▶ **THE TASK**: Write out the stretch of lines below that begins at the line with "(dxfusepcbnewfont true)" and ends at the line with "(at 107.8 106.592263))", including both, exactly as given and nothing more.

▶ **RAW DATA**:
········

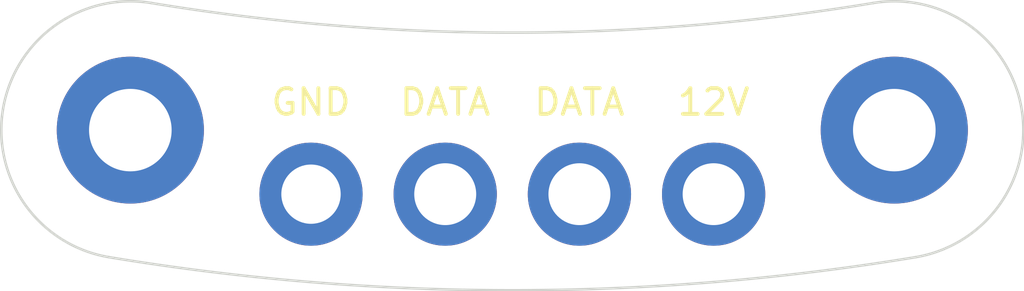
<source format=kicad_pcb>
(kicad_pcb (version 20221018) (generator pcbnew)

  (general
    (thickness 1.6)
  )

  (paper "A4")
  (layers
    (0 "F.Cu" signal)
    (31 "B.Cu" signal)
    (32 "B.Adhes" user "B.Adhesive")
    (33 "F.Adhes" user "F.Adhesive")
    (34 "B.Paste" user)
    (35 "F.Paste" user)
    (36 "B.SilkS" user "B.Silkscreen")
    (37 "F.SilkS" user "F.Silkscreen")
    (38 "B.Mask" user)
    (39 "F.Mask" user)
    (40 "Dwgs.User" user "User.Drawings")
    (41 "Cmts.User" user "User.Comments")
    (42 "Eco1.User" user "User.Eco1")
    (43 "Eco2.User" user "User.Eco2")
    (44 "Edge.Cuts" user)
    (45 "Margin" user)
    (46 "B.CrtYd" user "B.Courtyard")
    (47 "F.CrtYd" user "F.Courtyard")
    (48 "B.Fab" user)
    (49 "F.Fab" user)
    (50 "User.1" user)
    (51 "User.2" user)
    (52 "User.3" user)
    (53 "User.4" user)
    (54 "User.5" user)
    (55 "User.6" user)
    (56 "User.7" user)
    (57 "User.8" user)
    (58 "User.9" user)
  )

  (setup
    (pad_to_mask_clearance 0)
    (aux_axis_origin 100 100)
    (grid_origin 100 100)
    (pcbplotparams
      (layerselection 0x00010fc_ffffffff)
      (plot_on_all_layers_selection 0x0000000_00000000)
      (disableapertmacros false)
      (usegerberextensions false)
      (usegerberattributes true)
      (usegerberadvancedattributes true)
      (creategerberjobfile true)
      (dashed_line_dash_ratio 12.000000)
      (dashed_line_gap_ratio 3.000000)
      (svgprecision 4)
      (plotframeref false)
      (viasonmask false)
      (mode 1)
      (useauxorigin false)
      (hpglpennumber 1)
      (hpglpenspeed 20)
      (hpglpendiameter 15.000000)
      (dxfpolygonmode true)
      (dxfimperialunits true)
      (dxfusepcbnewfont true)
      (psnegative false)
      (psa4output false)
      (plotreference true)
      (plotvalue true)
      (plotinvisibletext false)
      (sketchpadsonfab false)
      (subtractmaskfromsilk false)
      (outputformat 1)
      (mirror false)
      (drillshape 0)
      (scaleselection 1)
      (outputdirectory "../exports/")
    )
  )

  (net 0 "")

  (footprint "MountingHole:MountingHole_3.2mm_M3_ISO7380_Pad" (layer "F.Cu") (at 114.8 104.106045))

  (footprint "MountingHole:MountingHole_2.5mm_Pad" (layer "F.Cu") (at 92.2 106.592263))

  (footprint "MountingHole:MountingHole_2.5mm_Pad" (layer "F.Cu") (at 102.6 106.592263))

  (footprint "MountingHole:MountingHole_2.5mm_Pad" (layer "F.Cu") (at 97.4 106.592263))

  (footprint "MountingHole:MountingHole_3.2mm_M3_ISO7380_Pad" (layer "F.Cu") (at 85.2 104.106045))

  (footprint "MountingHole:MountingHole_2.5mm_Pad" (layer "F.Cu") (at 107.8 106.592263))

  (gr_arc locked (start 84.383455 109.03892) (mid 80.267125 103.2895) (end 86.016545 99.17317)
    (stroke (width 0.1) (type solid)) (layer "Edge.Cuts") (tstamp 0246f714-b7b3-402d-a7b4-5fba46534c06))
  (gr_arc locked (start 113.983455 99.17317) (mid 100 100.322698) (end 86.016545 99.17317)
    (stroke (width 0.1) (type solid)) (layer "Edge.Cuts") (tstamp 211a4260-400c-4818-afd3-a7dd4eba2d2d))
  (gr_arc locked (start 115.616545 109.03892) (mid 100 110.322698) (end 84.383455 109.03892)
    (stroke (width 0.1) (type solid)) (layer "Edge.Cuts") (tstamp 48d18f47-455d-4daf-bf0b-9bffc14cdde1))
  (gr_arc locked (start 113.983455 99.17317) (mid 119.732875 103.2895) (end 115.616545 109.03892)
    (stroke (width 0.1) (type solid)) (layer "Edge.Cuts") (tstamp a1119e29-ac28-40d6-87e2-7594dbed9319))
  (gr_text "12V" (at 107.8 103.6068) (layer "F.SilkS") (tstamp 907556c5-f40a-4d2c-9484-556234899e1d)
    (effects (font (size 1 1) (thickness 0.15)) (justify bottom))
  )
  (gr_text "DATA" (at 97.4 103.6068) (layer "F.SilkS") (tstamp a0f2e060-53a4-4dc7-927a-29c5f02d20fb)
    (effects (font (size 1 1) (thickness 0.15)) (justify bottom))
  )
  (gr_text "GND" (at 92.2 103.6068) (layer "F.SilkS") (tstamp a6feceb6-bf8e-449a-92e6-1b699f85848b)
    (effects (font (size 1 1) (thickness 0.15)) (justify bottom))
  )
  (gr_text "DATA" (at 102.6 103.6068) (layer "F.SilkS") (tstamp c6681424-c101-4a29-9c1b-f1e50f1bdca8)
    (effects (font (size 1 1) (thickness 0.15)) (justify bottom))
  )

)

</source>
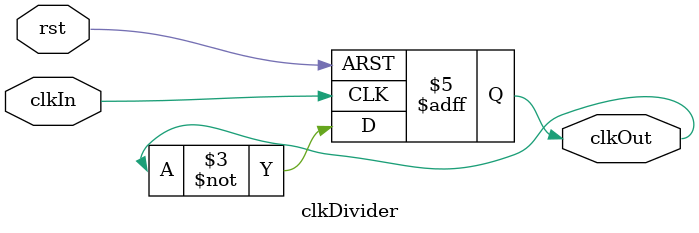
<source format=v>
module clkDivider( 	input clkIn, 
							input rst, 
							output reg clkOut
																);
	
	initial 
		clkOut <= 0;
	
	always@(posedge clkIn or posedge rst) begin
		if(rst == 1) 
			clkOut <= 0;
		else 
			clkOut <= ~clkOut;
	end
	
endmodule

</source>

········

▶ **RESULT FOR THIS EXERCISE**:
      (dxfusepcbnewfont true)
      (psnegative false)
      (psa4output false)
      (plotreference true)
      (plotvalue true)
      (plotinvisibletext false)
      (sketchpadsonfab false)
      (subtractmaskfromsilk false)
      (outputformat 1)
      (mirror false)
      (drillshape 0)
      (scaleselection 1)
      (outputdirectory "../exports/")
    )
  )

  (net 0 "")

  (footprint "MountingHole:MountingHole_3.2mm_M3_ISO7380_Pad" (layer "F.Cu") (at 114.8 104.106045))

  (footprint "MountingHole:MountingHole_2.5mm_Pad" (layer "F.Cu") (at 92.2 106.592263))

  (footprint "MountingHole:MountingHole_2.5mm_Pad" (layer "F.Cu") (at 102.6 106.592263))

  (footprint "MountingHole:MountingHole_2.5mm_Pad" (layer "F.Cu") (at 97.4 106.592263))

  (footprint "MountingHole:MountingHole_3.2mm_M3_ISO7380_Pad" (layer "F.Cu") (at 85.2 104.106045))

  (footprint "MountingHole:MountingHole_2.5mm_Pad" (layer "F.Cu") (at 107.8 106.592263))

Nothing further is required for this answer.